There's enough uncertainty that D-Wave can't be outright dismissed as frauds and cranks. Exaggerate and mischaracterize, yes. However, it may be possible to convert quantum algorithms so they can be solved by simulated annealing. There's plenty in this area that we just do not know.
(Score: 1, Redundant) by Anonymous Coward on Monday March 08 2021, @01:53PM (7 children)
We should stop differentiating between quantum computers and classical computers. A computer is a computer is a computer, whether it's quantum, classical or Black.
(Score: 0) by Anonymous Coward on Monday March 08 2021, @03:55PM
Analog computers, digital computers and quantum computers have very different performance characteristics and processes. In the case of analog computers, they may not even involve a flow of electricity in the actual calculations. And while we're at it, people calculate different from all three. It's helpful to distinguish between the forms of computers in some fashion, this seems as good a way as anything.
(Score: 0) by Anonymous Coward on Monday March 08 2021, @04:30PM (1 child)
QPU(Quantum Processing unit) card...
(Score: 2) by maxwell demon on Tuesday March 09 2021, @10:14AM
With current technology, you might not be happy with the cooling requirements. ;-)
The Tao of math: The numbers you can count are not the real numbers.
(Score: 2) by Gaaark on Monday March 08 2021, @10:17PM (3 children)
I'm wondering what kind of punch-card to use with a quantum computer...
--- Please remind me if I haven't been civil to you: I'm channeling MDC. ---Gaaark 2.0 ---
(Score: 0) by Anonymous Coward on Monday March 08 2021, @11:29PM
A ballot, specifically one with hanging chads.
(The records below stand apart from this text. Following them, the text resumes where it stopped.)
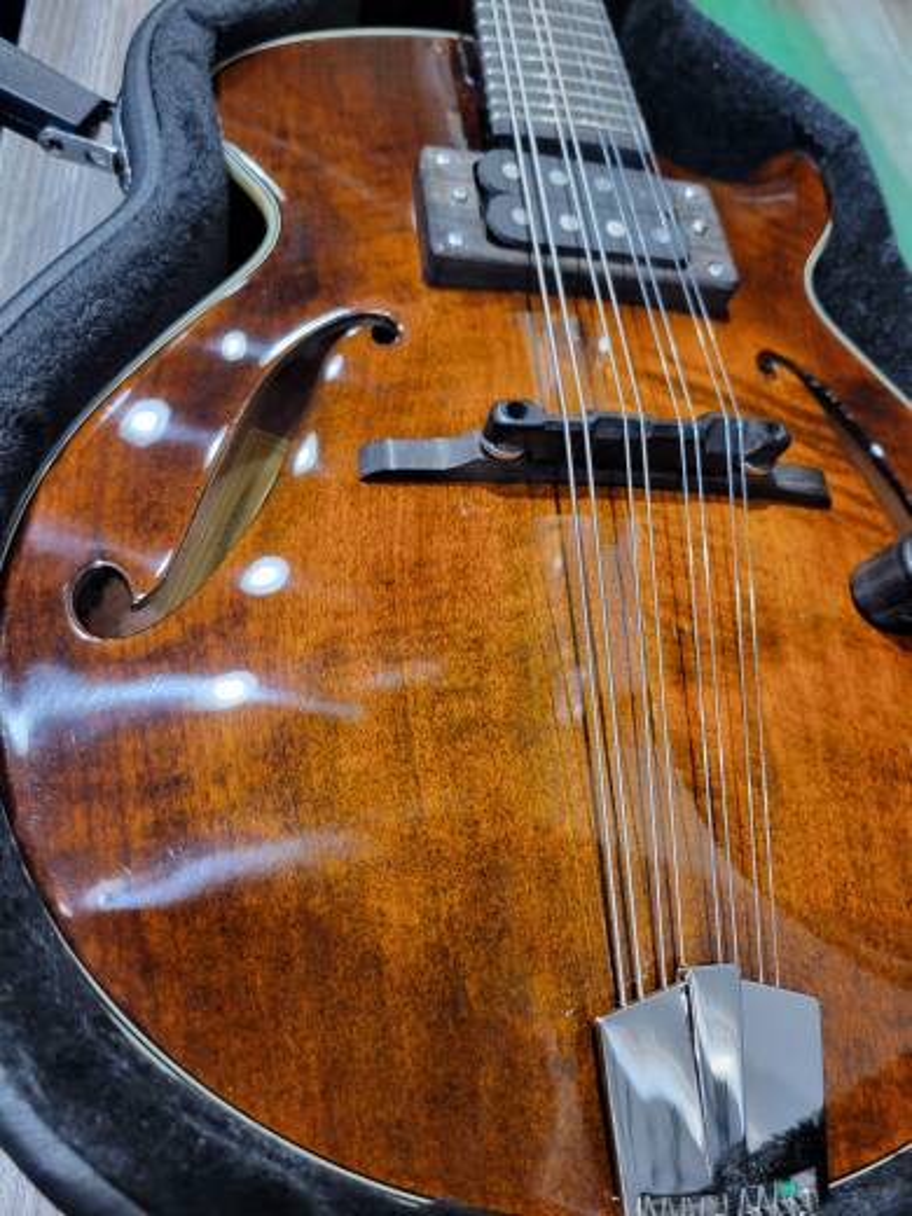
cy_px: 608
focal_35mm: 26
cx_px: 456
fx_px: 913
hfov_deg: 53.1
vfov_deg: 67.3
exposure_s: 1/40
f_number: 1.8
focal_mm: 5.4
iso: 160
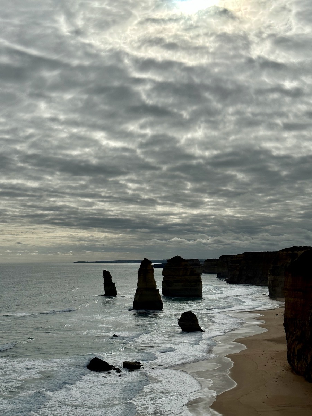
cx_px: 156
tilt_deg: +5.5
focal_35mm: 48
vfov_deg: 39.7
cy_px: 208
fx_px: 577
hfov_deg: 30.3
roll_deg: +0.0
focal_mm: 6.86
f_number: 1.78
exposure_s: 1/18868
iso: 50
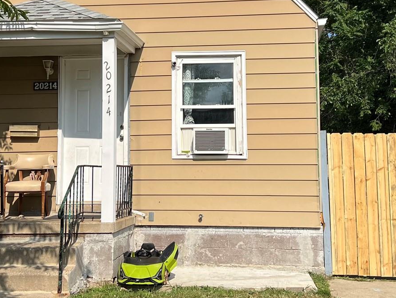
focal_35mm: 60
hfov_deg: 32.1
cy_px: 102
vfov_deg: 24.3
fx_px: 687
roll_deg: +0.3
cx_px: 170
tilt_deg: +5.8
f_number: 1.5
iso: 50
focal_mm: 5.7
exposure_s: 1/6211
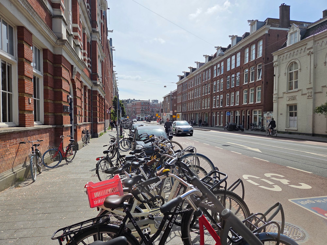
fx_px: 217
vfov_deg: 58.9
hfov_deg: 73.9
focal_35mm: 23
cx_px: 164
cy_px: 122
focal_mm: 5.4
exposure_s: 1/7891
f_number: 1.8
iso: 64
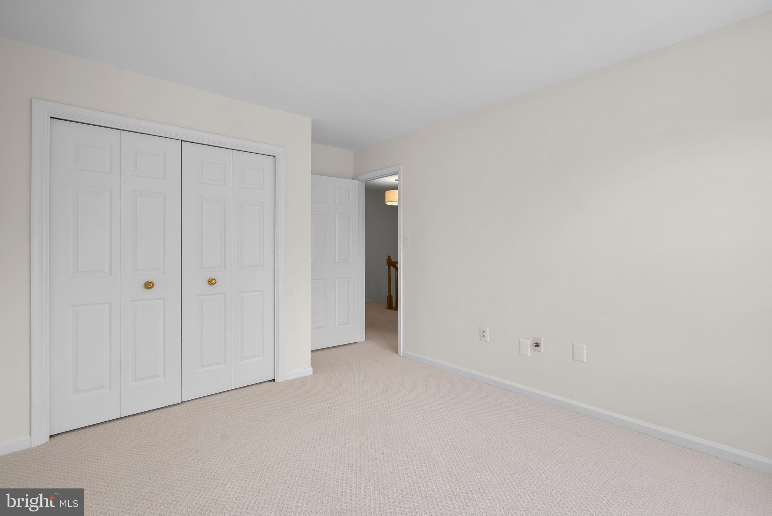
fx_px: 343
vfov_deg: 73.8
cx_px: 386
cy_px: 258
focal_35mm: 16
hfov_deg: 96.7
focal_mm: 16
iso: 200
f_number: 8
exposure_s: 1/25
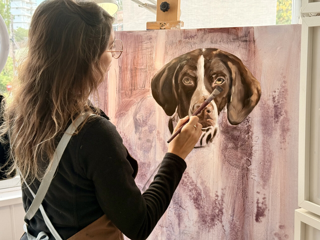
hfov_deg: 39.7
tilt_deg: -9.8
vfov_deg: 30.3
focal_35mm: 48
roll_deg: +1.7
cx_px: 160
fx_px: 444
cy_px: 120
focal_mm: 6.76
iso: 125
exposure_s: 1/242
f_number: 1.78
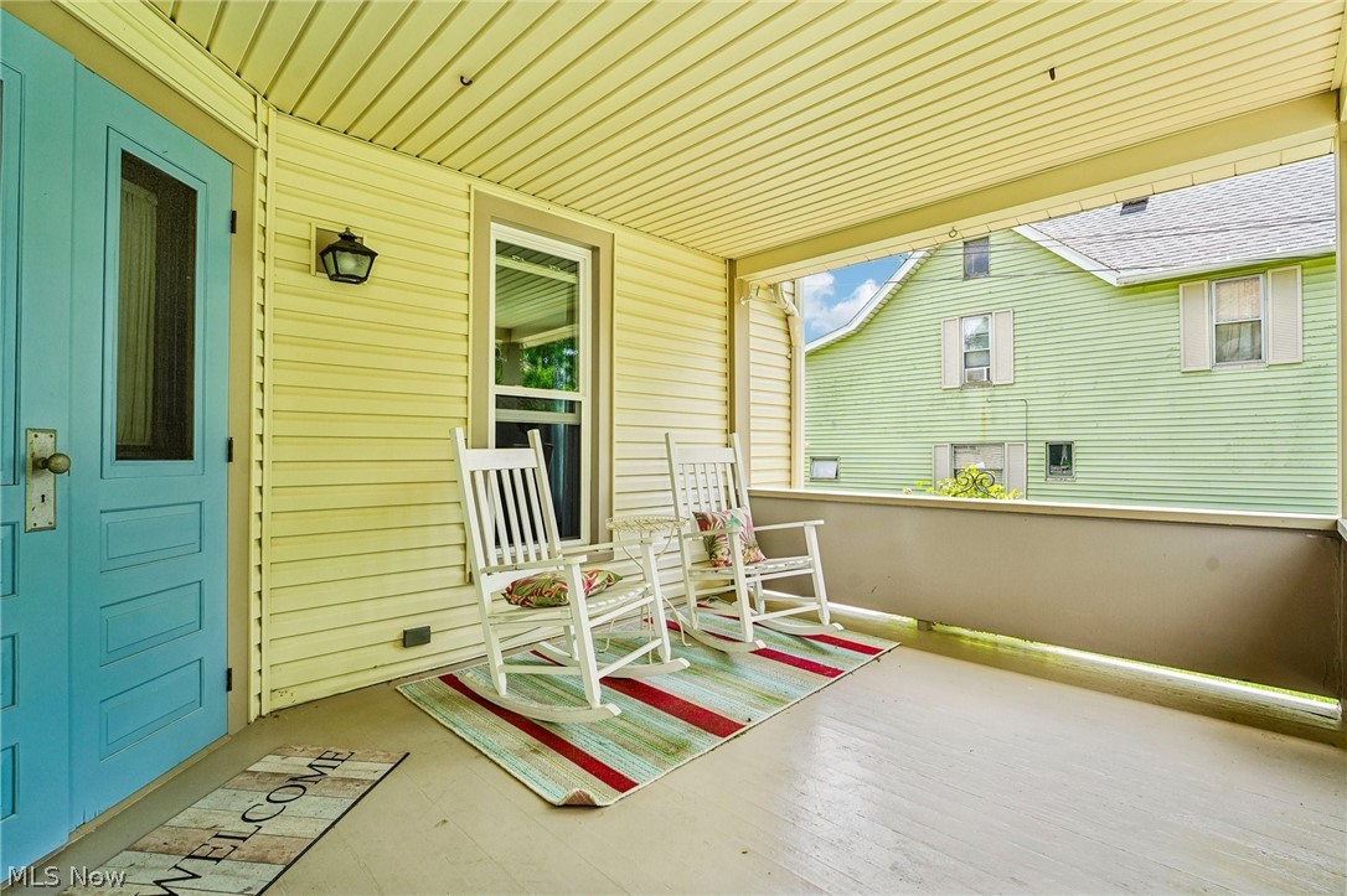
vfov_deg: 73.7
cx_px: 674
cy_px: 448
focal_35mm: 16
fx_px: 598
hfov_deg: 96.8
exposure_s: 1/125
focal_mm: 16
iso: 400
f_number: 8
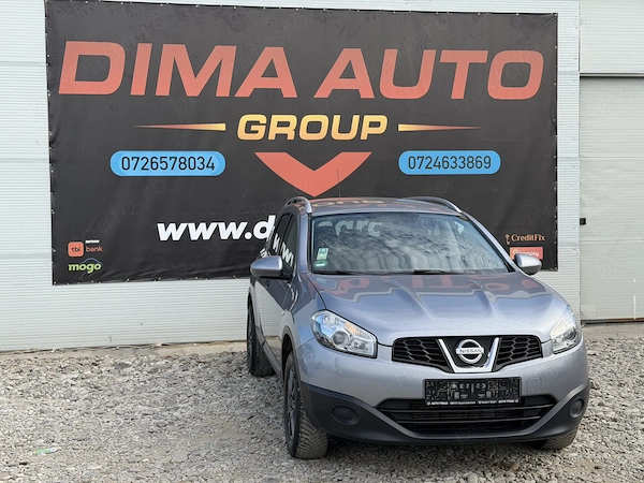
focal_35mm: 48
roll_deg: +0.3
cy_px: 242
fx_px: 893
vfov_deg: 30.3
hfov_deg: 39.7
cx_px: 322
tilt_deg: -0.1
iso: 80
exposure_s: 1/1642
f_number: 1.78
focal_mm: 6.76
(Score: 0) by Anonymous Coward on Tuesday March 09 2021, @02:11AM
One with hanging chads.
(Score: 2) by maxwell demon on Tuesday March 09 2021, @10:12AM
Obviously a quantum punch card, where you can have superposition between “there is a hole” and “there is no hole”. But you better be a good typist, as you cannot proofread them; looking at them would collapse their state. :-)
The Tao of math: The numbers you can count are not the real numbers.
(Score: 1, Funny) by Anonymous Coward on Monday March 08 2021, @06:31PM (1 child)
The question solved was "Does this make me look fat?". And although the answer it came up with was still wrong, it was solved in a fraction of the time and less wrong than classical computing.
(Score: 1, Funny) by Anonymous Coward on Monday March 08 2021, @09:32PM
The correct answer is of course, myeenowell... (watch her face for clues)... nnyynnnyyyynnn,,, (i saw something!)... no.
(Score: 0) by Anonymous Coward on Tuesday March 09 2021, @12:51PM
Wake me when it can factor 15
(Score: 2) by Lester on Tuesday March 09 2021, @07:16PM (1 child)
I work in the IT world, and once upon a time I coded a lot in different languages. Although I don't code professionally anymore, I like to keep up to date. So I play with new languages, like nim, rust, go, and test programas new etc
When I first heard about quantum computing, I wanted to know a little more. I have read articles, read wikipedia entries, but I am totally lost, there no way I can understand qbits, quantum computing and all that stuff.
I have to admit it, I'm getting old.
(Score: 0) by Anonymous Coward on Wednesday March 10 2021, @08:17AM
uhm... it's not your age. the underlying math is different. no matter how good you are on a piano, if you want to learn the violin you start at the beginning.
you can't rely on your knowledge of classical computing. you first need quantum mechanics and the underlying math.